Problem requirements: What lines in the material hold the string "filter"? Return every one of them.
——
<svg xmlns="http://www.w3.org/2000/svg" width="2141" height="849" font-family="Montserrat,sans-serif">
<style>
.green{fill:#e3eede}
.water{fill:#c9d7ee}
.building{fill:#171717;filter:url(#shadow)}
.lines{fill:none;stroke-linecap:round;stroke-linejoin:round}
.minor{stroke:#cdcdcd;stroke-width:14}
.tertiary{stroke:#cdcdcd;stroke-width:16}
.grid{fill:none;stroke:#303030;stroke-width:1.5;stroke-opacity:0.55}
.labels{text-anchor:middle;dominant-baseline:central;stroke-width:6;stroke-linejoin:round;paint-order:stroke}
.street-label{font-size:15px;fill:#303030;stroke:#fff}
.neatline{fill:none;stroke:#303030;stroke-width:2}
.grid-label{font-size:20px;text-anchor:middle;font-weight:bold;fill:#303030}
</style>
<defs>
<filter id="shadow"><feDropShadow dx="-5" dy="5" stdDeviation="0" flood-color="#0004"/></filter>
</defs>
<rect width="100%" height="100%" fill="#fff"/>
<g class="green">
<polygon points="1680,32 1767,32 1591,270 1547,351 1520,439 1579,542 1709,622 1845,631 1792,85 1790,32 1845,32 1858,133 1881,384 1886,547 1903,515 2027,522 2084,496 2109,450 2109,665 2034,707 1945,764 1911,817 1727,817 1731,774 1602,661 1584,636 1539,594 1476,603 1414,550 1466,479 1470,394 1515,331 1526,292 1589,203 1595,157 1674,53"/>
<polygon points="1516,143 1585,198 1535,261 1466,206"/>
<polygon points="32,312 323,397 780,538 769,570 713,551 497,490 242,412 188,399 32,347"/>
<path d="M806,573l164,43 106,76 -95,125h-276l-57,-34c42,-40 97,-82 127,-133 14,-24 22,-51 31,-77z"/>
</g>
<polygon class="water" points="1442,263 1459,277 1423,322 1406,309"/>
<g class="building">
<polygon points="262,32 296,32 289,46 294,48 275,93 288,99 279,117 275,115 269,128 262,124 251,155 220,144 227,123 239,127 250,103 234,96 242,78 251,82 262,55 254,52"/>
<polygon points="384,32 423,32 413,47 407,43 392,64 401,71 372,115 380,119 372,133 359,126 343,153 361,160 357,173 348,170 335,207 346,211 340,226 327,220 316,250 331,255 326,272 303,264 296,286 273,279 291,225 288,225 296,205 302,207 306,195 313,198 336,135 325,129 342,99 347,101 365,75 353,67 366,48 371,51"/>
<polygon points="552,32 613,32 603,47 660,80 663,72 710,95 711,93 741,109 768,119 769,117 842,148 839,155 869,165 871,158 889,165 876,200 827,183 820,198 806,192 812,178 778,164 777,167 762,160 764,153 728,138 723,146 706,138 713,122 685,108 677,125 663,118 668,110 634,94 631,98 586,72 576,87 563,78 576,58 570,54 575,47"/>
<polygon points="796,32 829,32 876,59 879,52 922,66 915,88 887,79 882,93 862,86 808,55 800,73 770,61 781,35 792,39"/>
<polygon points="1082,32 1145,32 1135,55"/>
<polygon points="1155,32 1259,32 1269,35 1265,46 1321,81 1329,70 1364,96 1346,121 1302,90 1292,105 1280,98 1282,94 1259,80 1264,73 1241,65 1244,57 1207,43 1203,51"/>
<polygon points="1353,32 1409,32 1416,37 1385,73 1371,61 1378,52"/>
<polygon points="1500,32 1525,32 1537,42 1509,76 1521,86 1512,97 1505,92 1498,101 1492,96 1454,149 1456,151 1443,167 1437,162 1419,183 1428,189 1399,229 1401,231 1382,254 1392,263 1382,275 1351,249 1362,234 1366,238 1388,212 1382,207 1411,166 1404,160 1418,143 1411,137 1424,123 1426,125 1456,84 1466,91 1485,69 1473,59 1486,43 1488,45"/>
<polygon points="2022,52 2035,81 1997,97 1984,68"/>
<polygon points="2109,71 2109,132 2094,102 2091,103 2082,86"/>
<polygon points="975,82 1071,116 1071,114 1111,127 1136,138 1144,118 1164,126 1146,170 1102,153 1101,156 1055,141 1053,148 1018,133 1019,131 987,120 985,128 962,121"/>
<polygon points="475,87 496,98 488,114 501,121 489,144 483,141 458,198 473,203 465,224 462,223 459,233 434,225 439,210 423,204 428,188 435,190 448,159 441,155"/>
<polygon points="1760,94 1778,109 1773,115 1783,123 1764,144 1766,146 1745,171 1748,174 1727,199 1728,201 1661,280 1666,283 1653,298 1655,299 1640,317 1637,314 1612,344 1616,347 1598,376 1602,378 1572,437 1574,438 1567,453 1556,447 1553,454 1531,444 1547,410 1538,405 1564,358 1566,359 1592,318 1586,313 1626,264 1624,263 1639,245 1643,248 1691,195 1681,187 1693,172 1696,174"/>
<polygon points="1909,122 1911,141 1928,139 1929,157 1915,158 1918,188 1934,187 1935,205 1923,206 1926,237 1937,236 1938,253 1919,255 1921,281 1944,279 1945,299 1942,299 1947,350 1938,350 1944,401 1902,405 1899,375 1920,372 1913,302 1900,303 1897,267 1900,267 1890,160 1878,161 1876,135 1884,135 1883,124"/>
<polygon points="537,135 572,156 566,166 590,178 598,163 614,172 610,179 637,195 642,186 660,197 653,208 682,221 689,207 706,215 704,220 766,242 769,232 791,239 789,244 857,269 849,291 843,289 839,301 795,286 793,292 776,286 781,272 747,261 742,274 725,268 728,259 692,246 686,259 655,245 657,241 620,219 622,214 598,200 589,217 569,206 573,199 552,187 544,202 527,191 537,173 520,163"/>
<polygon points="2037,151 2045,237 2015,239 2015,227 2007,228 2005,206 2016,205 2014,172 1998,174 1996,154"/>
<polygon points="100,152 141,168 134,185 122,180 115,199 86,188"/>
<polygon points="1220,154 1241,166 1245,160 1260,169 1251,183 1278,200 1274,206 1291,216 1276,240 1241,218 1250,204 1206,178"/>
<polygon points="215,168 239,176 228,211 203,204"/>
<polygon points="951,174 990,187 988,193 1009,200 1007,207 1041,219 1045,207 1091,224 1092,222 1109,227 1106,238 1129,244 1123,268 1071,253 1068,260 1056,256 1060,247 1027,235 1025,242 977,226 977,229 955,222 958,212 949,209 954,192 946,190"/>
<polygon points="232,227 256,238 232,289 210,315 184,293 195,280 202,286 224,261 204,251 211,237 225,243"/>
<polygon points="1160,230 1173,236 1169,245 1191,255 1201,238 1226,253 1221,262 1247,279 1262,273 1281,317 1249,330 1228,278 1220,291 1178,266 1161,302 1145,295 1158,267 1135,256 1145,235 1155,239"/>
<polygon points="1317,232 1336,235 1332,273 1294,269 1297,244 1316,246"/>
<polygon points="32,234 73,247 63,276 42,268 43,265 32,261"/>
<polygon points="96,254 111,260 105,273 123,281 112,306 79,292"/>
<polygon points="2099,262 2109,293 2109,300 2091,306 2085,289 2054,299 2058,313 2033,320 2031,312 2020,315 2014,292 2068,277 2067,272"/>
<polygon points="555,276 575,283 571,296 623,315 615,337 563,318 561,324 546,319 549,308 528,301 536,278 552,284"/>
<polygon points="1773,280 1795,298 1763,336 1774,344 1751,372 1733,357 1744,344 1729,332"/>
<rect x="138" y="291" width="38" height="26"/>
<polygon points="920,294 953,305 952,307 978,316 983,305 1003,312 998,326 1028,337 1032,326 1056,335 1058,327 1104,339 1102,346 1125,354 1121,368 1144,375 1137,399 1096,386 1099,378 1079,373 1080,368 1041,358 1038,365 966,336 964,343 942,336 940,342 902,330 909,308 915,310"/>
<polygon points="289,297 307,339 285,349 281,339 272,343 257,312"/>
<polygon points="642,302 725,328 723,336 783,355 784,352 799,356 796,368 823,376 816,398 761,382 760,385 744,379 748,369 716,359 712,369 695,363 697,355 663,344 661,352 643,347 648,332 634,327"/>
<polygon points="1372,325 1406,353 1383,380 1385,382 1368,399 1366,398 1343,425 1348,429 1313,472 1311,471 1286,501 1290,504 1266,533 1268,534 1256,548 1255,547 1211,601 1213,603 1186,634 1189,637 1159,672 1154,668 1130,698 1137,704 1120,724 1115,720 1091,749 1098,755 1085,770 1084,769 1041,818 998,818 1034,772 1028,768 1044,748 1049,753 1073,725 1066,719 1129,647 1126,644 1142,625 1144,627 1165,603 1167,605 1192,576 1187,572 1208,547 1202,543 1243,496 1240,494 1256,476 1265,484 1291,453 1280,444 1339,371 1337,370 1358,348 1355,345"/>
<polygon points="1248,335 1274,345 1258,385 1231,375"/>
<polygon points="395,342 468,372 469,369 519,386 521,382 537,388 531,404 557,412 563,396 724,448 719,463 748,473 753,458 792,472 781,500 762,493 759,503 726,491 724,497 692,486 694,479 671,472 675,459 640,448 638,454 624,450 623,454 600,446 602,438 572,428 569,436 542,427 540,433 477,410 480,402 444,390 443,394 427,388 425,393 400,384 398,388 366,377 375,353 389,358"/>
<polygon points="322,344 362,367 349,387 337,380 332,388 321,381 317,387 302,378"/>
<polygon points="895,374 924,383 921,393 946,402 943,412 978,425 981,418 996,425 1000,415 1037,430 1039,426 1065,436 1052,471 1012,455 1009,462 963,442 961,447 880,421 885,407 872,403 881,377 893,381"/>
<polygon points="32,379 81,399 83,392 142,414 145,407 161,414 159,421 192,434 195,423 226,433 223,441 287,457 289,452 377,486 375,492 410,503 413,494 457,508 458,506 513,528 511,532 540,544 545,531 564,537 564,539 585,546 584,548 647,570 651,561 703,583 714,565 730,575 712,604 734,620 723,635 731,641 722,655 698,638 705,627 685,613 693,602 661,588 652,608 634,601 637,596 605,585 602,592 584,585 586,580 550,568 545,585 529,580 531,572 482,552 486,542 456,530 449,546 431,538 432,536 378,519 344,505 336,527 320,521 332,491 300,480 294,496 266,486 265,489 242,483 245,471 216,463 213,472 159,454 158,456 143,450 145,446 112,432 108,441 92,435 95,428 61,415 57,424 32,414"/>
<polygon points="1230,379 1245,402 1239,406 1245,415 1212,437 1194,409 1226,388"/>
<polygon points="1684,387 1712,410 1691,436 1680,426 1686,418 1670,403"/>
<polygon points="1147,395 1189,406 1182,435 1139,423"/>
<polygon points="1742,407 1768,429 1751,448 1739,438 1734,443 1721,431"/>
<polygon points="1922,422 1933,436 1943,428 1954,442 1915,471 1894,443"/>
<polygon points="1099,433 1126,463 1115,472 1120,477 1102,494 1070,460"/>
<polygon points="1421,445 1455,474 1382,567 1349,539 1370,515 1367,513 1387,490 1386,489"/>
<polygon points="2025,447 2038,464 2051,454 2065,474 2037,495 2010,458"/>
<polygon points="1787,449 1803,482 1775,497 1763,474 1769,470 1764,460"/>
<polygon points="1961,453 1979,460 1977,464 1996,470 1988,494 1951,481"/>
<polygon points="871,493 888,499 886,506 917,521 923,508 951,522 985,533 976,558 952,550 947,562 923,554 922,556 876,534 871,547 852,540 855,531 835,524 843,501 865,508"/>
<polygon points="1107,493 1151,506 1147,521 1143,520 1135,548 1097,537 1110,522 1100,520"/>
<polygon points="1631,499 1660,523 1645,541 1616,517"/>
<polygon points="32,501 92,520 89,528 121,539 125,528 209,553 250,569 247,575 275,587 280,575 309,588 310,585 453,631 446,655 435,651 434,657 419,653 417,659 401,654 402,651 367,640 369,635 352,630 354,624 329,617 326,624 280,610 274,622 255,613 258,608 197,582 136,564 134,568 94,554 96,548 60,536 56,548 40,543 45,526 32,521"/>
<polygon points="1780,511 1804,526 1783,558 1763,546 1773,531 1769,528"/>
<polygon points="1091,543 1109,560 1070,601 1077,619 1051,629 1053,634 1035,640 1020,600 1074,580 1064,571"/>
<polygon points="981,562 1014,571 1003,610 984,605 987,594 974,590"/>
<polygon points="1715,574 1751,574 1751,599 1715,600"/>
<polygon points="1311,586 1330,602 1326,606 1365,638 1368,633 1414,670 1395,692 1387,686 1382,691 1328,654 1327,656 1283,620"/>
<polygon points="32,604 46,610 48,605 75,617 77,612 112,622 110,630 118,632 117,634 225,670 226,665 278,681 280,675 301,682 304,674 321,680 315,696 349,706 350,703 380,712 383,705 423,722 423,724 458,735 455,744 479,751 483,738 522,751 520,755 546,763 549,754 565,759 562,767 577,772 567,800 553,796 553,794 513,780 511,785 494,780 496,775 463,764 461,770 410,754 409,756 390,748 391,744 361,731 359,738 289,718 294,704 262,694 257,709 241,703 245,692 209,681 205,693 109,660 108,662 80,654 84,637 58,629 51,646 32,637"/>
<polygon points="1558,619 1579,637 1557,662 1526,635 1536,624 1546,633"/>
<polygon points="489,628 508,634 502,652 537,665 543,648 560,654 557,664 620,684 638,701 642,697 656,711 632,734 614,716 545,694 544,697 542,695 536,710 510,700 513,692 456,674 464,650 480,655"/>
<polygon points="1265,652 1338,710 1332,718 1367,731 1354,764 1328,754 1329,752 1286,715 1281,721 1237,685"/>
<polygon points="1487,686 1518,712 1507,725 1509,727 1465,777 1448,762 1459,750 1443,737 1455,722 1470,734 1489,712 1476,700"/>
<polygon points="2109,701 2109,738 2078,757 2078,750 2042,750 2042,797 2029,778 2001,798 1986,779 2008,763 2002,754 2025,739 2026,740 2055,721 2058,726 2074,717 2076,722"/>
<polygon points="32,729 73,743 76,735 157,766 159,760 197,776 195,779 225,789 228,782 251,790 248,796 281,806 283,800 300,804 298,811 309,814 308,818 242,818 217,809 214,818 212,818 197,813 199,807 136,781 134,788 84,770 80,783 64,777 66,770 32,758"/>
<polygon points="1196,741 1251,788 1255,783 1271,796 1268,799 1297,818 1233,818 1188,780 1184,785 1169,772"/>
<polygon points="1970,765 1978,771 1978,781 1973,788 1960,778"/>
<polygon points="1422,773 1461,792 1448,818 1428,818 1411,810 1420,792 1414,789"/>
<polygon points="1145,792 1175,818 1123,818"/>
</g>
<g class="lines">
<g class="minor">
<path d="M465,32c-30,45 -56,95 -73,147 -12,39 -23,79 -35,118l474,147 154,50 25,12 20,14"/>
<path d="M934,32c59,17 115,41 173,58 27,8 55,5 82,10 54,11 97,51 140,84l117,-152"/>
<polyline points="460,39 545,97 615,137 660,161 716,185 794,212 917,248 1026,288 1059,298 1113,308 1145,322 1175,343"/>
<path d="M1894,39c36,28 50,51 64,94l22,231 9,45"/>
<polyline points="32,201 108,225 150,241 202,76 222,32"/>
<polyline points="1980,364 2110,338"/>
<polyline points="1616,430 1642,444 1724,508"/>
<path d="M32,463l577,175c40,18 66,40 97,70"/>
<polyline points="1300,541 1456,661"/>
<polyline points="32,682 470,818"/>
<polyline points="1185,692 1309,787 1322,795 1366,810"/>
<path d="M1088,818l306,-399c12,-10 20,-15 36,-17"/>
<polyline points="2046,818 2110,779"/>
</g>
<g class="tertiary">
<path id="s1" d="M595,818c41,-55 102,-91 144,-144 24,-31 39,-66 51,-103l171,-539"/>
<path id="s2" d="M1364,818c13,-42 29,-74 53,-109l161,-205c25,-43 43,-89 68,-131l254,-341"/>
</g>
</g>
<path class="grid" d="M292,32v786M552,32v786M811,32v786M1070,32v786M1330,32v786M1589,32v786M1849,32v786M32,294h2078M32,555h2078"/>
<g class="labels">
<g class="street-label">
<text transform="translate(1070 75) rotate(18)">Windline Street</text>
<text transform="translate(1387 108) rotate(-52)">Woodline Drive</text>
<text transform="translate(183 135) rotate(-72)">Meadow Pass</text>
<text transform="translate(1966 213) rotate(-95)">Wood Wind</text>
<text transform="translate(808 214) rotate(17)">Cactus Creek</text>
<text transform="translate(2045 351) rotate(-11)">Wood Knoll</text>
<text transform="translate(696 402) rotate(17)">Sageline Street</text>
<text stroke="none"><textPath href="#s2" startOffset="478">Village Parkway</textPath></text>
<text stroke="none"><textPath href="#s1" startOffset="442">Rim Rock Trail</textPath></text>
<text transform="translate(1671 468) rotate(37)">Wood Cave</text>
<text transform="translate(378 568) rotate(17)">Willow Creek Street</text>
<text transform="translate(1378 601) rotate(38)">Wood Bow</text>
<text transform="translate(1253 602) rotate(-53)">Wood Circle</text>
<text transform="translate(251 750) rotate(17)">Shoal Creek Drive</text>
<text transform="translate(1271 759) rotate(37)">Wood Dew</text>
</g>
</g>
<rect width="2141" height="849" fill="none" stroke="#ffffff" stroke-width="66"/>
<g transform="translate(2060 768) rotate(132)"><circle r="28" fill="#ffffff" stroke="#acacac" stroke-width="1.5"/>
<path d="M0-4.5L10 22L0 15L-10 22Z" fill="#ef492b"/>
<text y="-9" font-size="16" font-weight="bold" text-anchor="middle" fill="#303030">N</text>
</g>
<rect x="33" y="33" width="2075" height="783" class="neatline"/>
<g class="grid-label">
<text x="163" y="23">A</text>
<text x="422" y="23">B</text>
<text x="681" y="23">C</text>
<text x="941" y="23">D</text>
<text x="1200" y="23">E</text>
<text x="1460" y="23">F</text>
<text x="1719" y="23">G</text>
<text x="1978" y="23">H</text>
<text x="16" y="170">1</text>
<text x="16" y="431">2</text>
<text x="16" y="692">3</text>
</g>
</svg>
——
Result of this exercise:
.building{fill:#171717;filter:url(#shadow)}
<filter id="shadow"><feDropShadow dx="-5" dy="5" stdDeviation="0" flood-color="#0004"/></filter>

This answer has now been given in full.